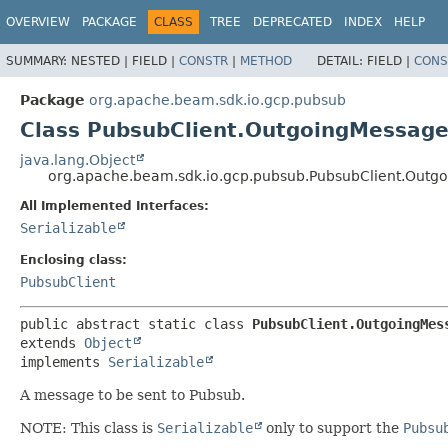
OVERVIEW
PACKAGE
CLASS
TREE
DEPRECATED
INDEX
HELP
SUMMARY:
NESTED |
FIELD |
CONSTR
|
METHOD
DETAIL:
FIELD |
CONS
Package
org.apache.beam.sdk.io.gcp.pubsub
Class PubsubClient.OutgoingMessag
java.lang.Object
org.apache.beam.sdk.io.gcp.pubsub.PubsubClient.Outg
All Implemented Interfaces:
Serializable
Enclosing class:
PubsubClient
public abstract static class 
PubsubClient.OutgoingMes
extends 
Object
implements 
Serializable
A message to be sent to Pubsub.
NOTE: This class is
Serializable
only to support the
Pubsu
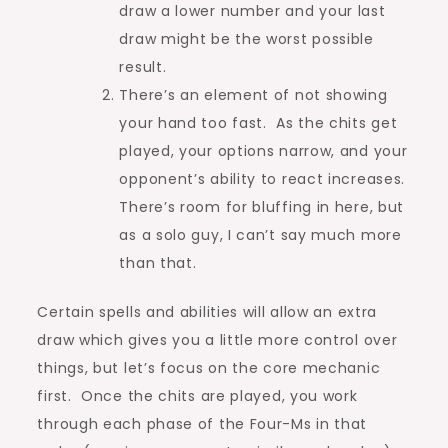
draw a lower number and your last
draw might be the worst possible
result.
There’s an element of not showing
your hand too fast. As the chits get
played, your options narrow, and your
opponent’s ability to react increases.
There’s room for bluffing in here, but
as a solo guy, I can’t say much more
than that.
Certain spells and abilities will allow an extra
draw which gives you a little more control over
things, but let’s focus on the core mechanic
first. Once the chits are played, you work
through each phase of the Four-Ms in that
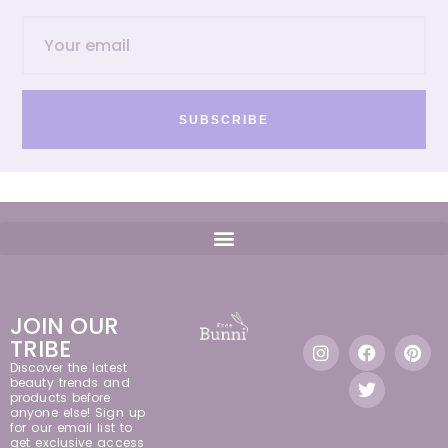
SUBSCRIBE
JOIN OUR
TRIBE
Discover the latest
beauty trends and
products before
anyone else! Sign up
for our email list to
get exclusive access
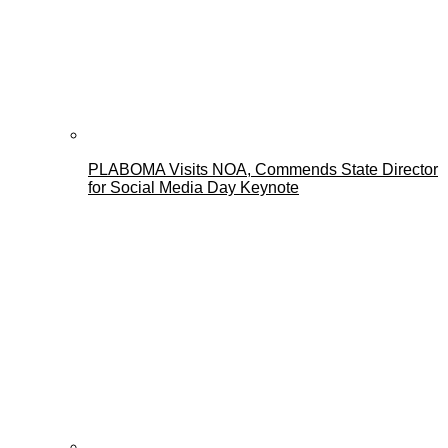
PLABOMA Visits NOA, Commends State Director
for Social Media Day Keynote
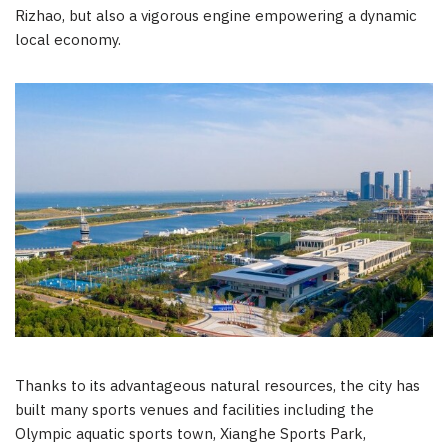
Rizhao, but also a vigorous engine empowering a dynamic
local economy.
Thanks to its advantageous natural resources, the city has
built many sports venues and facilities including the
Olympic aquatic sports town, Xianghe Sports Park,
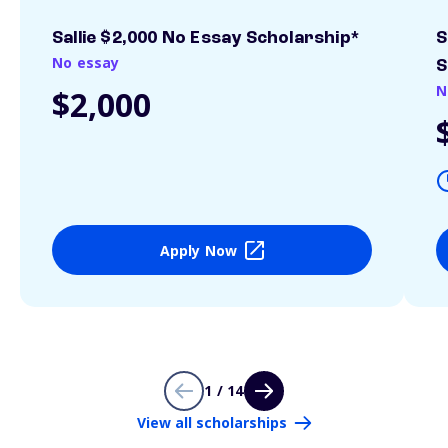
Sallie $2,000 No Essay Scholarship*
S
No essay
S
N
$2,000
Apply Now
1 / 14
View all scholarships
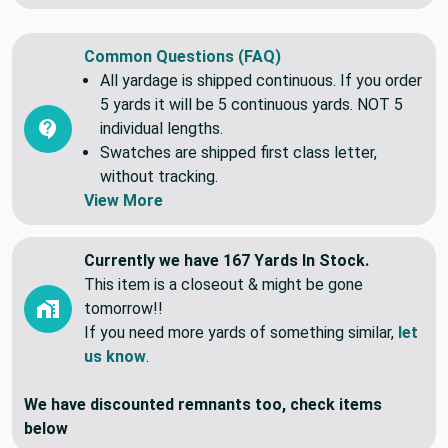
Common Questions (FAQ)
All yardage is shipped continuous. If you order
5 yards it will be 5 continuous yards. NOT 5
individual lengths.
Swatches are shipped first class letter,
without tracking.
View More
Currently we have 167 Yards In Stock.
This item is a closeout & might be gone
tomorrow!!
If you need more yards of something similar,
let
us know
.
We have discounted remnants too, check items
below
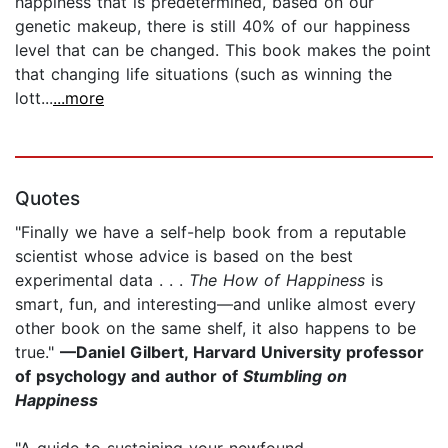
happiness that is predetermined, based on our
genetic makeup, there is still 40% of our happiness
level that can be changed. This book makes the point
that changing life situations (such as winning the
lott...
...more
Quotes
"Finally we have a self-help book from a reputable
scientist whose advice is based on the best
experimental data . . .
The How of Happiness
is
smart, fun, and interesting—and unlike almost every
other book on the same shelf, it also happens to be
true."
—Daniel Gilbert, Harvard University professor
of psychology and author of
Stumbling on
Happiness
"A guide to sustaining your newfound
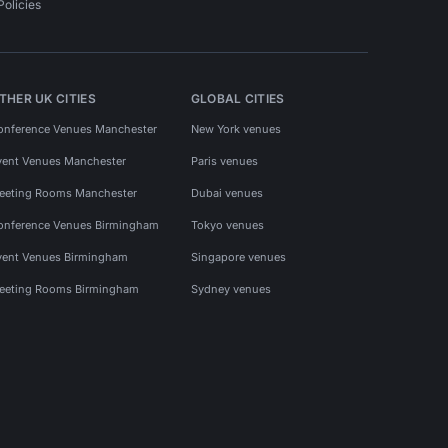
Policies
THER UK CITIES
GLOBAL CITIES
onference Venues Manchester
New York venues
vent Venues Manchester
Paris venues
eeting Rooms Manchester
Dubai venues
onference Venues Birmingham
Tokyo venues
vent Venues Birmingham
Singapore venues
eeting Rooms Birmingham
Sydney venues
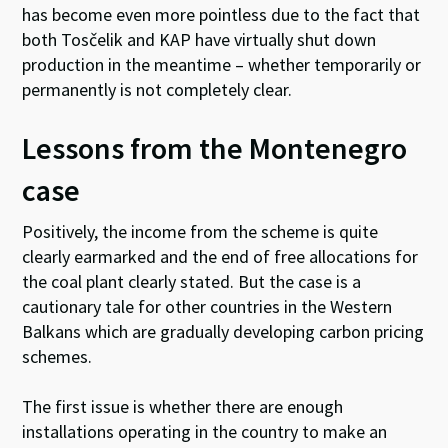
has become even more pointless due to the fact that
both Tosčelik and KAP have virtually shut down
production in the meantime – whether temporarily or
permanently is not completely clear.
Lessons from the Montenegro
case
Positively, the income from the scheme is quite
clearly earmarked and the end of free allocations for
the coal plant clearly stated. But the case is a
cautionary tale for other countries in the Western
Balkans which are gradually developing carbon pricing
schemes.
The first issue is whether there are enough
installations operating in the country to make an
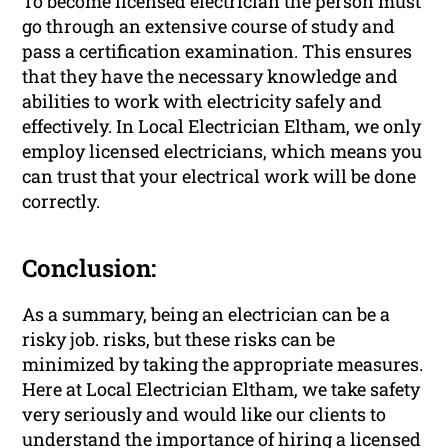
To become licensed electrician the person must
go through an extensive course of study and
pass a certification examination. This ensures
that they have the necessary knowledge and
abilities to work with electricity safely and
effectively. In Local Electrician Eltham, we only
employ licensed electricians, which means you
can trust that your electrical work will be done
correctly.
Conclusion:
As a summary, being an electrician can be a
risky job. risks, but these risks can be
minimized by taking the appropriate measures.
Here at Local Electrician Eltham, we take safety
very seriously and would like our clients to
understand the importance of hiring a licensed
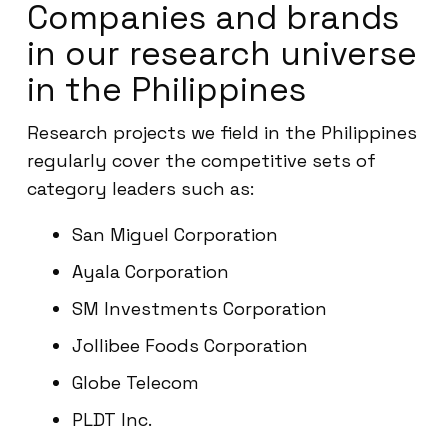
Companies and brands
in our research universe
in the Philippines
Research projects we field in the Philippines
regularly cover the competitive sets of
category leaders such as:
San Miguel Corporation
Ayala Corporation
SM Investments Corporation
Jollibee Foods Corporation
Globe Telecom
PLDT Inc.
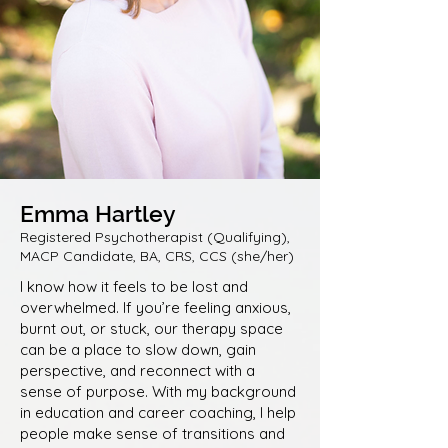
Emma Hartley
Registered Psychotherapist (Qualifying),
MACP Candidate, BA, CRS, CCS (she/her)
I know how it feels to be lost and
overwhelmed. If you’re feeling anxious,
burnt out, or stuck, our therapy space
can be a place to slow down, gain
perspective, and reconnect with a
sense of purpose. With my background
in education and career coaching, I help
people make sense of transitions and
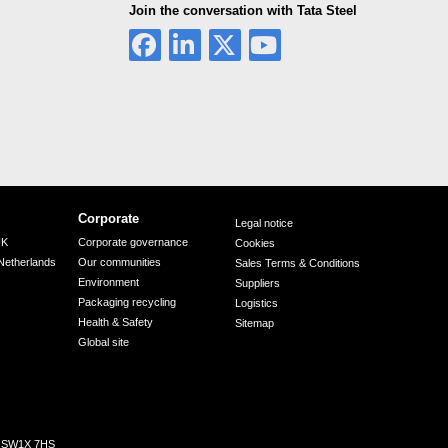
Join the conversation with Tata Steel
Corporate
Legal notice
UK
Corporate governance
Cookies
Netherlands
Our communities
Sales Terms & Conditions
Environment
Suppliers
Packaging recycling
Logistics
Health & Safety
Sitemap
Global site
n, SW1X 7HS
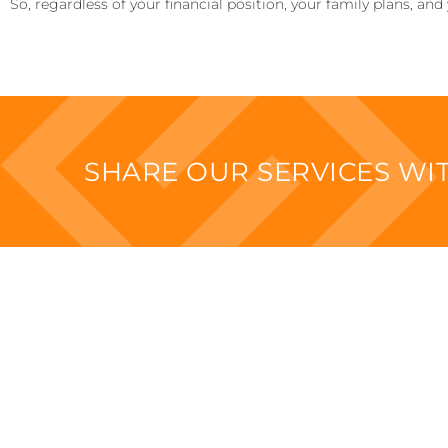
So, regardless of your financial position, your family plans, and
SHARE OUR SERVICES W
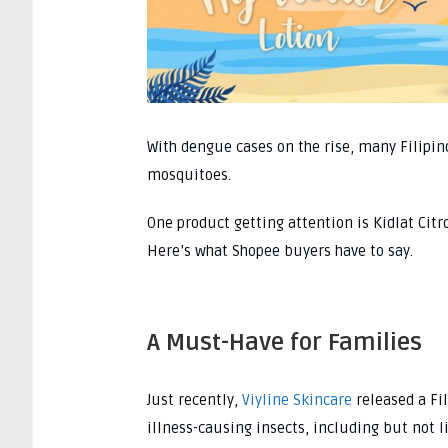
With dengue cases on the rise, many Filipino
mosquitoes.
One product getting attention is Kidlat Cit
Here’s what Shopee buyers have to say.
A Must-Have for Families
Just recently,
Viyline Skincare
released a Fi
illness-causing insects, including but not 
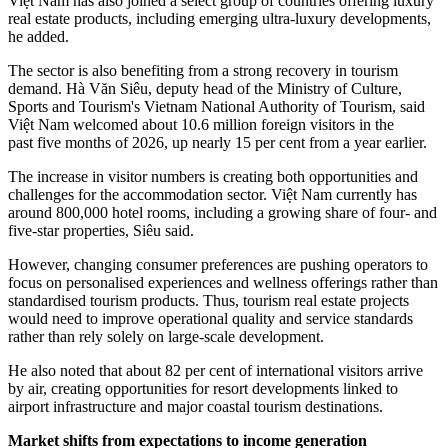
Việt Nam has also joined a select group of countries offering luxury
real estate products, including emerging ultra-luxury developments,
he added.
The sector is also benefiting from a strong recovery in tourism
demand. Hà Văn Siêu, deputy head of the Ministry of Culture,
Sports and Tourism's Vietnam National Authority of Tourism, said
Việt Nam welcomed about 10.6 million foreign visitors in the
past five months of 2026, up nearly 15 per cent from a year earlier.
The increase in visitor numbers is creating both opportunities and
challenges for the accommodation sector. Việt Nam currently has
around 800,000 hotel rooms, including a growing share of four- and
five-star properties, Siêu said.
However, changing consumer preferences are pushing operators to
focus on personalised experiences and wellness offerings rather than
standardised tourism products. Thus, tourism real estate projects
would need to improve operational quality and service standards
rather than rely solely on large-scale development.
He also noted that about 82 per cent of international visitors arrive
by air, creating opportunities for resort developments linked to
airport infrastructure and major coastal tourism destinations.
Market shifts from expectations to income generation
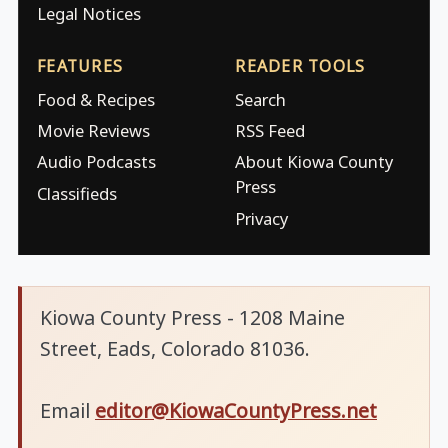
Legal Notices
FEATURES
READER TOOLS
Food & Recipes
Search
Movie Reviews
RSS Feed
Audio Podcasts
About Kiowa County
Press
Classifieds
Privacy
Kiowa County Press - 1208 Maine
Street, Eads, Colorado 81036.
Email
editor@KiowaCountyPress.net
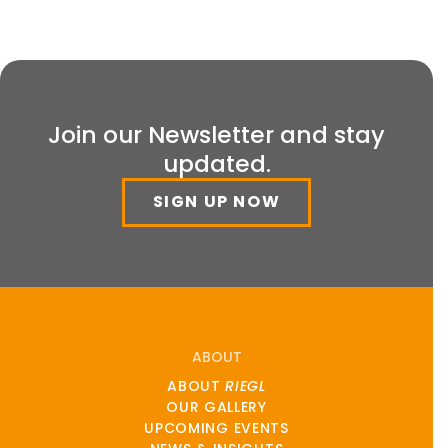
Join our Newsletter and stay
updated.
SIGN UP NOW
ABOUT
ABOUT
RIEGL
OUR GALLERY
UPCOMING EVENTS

_Your assignment_
Transcribe the listing above verbatim. No picture belongs in the result.

_Solution to this problem_
OVERVIEW
PACKAGE
CLASS
TREE
DEPRECATED
INDEX
HELP
SUMMARY:
NESTED |
FIELD |
CONSTR
|
METHOD
DETAIL:
FIELD |
CONS
Package
org.apache.beam.sdk.io.gcp.pubsub
Class PubsubClient.OutgoingMessag
java.lang.Object
org.apache.beam.sdk.io.gcp.pubsub.PubsubClient.Outg
All Implemented Interfaces:
Serializable
Enclosing class:
PubsubClient
public abstract static class 
PubsubClient.OutgoingMes
extends 
Object
implements 
Serializable
A message to be sent to Pubsub.
NOTE: This class is
Serializable
only to support the
Pubsu
draw a lower number and your last
draw might be the worst possible
result.
There’s an element of not showing
your hand too fast. As the chits get
played, your options narrow, and your
opponent’s ability to react increases.
There’s room for bluffing in here, but
as a solo guy, I can’t say much more
than that.
Certain spells and abilities will allow an extra
draw which gives you a little more control over
things, but let’s focus on the core mechanic
first. Once the chits are played, you work
through each phase of the Four-Ms in that
SUBSCRIBE
JOIN OUR
TRIBE
Discover the latest
beauty trends and
products before
anyone else! Sign up
for our email list to
get exclusive access
PLABOMA Visits NOA, Commends State Director
for Social Media Day Keynote
Rizhao, but also a vigorous engine empowering a dynamic
local economy.
Thanks to its advantageous natural resources, the city has
built many sports venues and facilities including the
Olympic aquatic sports town, Xianghe Sports Park,
Sallie $2,000 No Essay Scholarship*
S
No essay
S
N
$2,000
Apply Now
1 / 14
View all scholarships
Common Questions (FAQ)
All yardage is shipped continuous. If you order
5 yards it will be 5 continuous yards. NOT 5
individual lengths.
Swatches are shipped first class letter,
without tracking.
View More
Currently we have 167 Yards In Stock.
This item is a closeout & might be gone
tomorrow!!
If you need more yards of something similar,
let
us know
.
We have discounted remnants too, check items
below
happiness that is predetermined, based on our
genetic makeup, there is still 40% of our happiness
level that can be changed. This book makes the point
that changing life situations (such as winning the
lott...
...more
Quotes
"Finally we have a self-help book from a reputable
scientist whose advice is based on the best
experimental data . . .
The How of Happiness
is
smart, fun, and interesting—and unlike almost every
other book on the same shelf, it also happens to be
true."
—Daniel Gilbert, Harvard University professor
of psychology and author of
Stumbling on
Happiness
"A guide to sustaining your newfound
Policies
THER UK CITIES
GLOBAL CITIES
onference Venues Manchester
New York venues
vent Venues Manchester
Paris venues
eeting Rooms Manchester
Dubai venues
onference Venues Birmingham
Tokyo venues
vent Venues Birmingham
Singapore venues
eeting Rooms Birmingham
Sydney venues
has become even more pointless due to the fact that
both Tosčelik and KAP have virtually shut down
production in the meantime – whether temporarily or
permanently is not completely clear.
Lessons from the Montenegro
case
Positively, the income from the scheme is quite
clearly earmarked and the end of free allocations for
the coal plant clearly stated. But the case is a
cautionary tale for other countries in the Western
Balkans which are gradually developing carbon pricing
schemes.
The first issue is whether there are enough
installations operating in the country to make an
To become licensed electrician the person must
go through an extensive course of study and
pass a certification examination. This ensures
that they have the necessary knowledge and
abilities to work with electricity safely and
effectively. In Local Electrician Eltham, we only
employ licensed electricians, which means you
can trust that your electrical work will be done
correctly.
Conclusion:
As a summary, being an electrician can be a
risky job. risks, but these risks can be
minimized by taking the appropriate measures.
Here at Local Electrician Eltham, we take safety
very seriously and would like our clients to
understand the importance of hiring a licensed
Companies and brands
in our research universe
in the Philippines
Research projects we field in the Philippines
regularly cover the competitive sets of
category leaders such as:
San Miguel Corporation
Ayala Corporation
SM Investments Corporation
Jollibee Foods Corporation
Globe Telecom
PLDT Inc.
Emma Hartley
Registered Psychotherapist (Qualifying),
MACP Candidate, BA, CRS, CCS (she/her)
I know how it feels to be lost and
overwhelmed. If you’re feeling anxious,
burnt out, or stuck, our therapy space
can be a place to slow down, gain
perspective, and reconnect with a
sense of purpose. With my background
in education and career coaching, I help
people make sense of transitions and
Join the conversation with Tata Steel
Corporate
Legal notice
UK
Corporate governance
Cookies
Netherlands
Our communities
Sales Terms & Conditions
Environment
Suppliers
Packaging recycling
Logistics
Health & Safety
Sitemap
Global site
n, SW1X 7HS
So, regardless of your financial position, your family plans, and
SHARE OUR SERVICES W
With dengue cases on the rise, many Filipino
mosquitoes.
One product getting attention is Kidlat Cit
Here’s what Shopee buyers have to say.
A Must-Have for Families
Just recently,
Viyline Skincare
released a Fi
illness-causing insects, including but not 
Việt Nam has also joined a select group of countries offering luxury
real estate products, including emerging ultra-luxury developments,
he added.
The sector is also benefiting from a strong recovery in tourism
demand. Hà Văn Siêu, deputy head of the Ministry of Culture,
Sports and Tourism's Vietnam National Authority of Tourism, said
Việt Nam welcomed about 10.6 million foreign visitors in the
past five months of 2026, up nearly 15 per cent from a year earlier.
The increase in visitor numbers is creating both opportunities and
challenges for the accommodation sector. Việt Nam currently has
around 800,000 hotel rooms, including a growing share of four- and
five-star properties, Siêu said.
However, changing consumer preferences are pushing operators to
focus on personalised experiences and wellness offerings rather than
standardised tourism products. Thus, tourism real estate projects
would need to improve operational quality and service standards
rather than rely solely on large-scale development.
He also noted that about 82 per cent of international visitors arrive
by air, creating opportunities for resort developments linked to
airport infrastructure and major coastal tourism destinations.
Market shifts from expectations to income generation
Legal Notices
FEATURES
READER TOOLS
Food & Recipes
Search
Movie Reviews
RSS Feed
Audio Podcasts
About Kiowa County
Press
Classifieds
Privacy
Kiowa County Press - 1208 Maine
Street, Eads, Colorado 81036.
Email
editor@KiowaCountyPress.net
Join our Newsletter and stay
updated.
SIGN UP NOW
ABOUT
ABOUT
RIEGL
OUR GALLERY
UPCOMING EVENTS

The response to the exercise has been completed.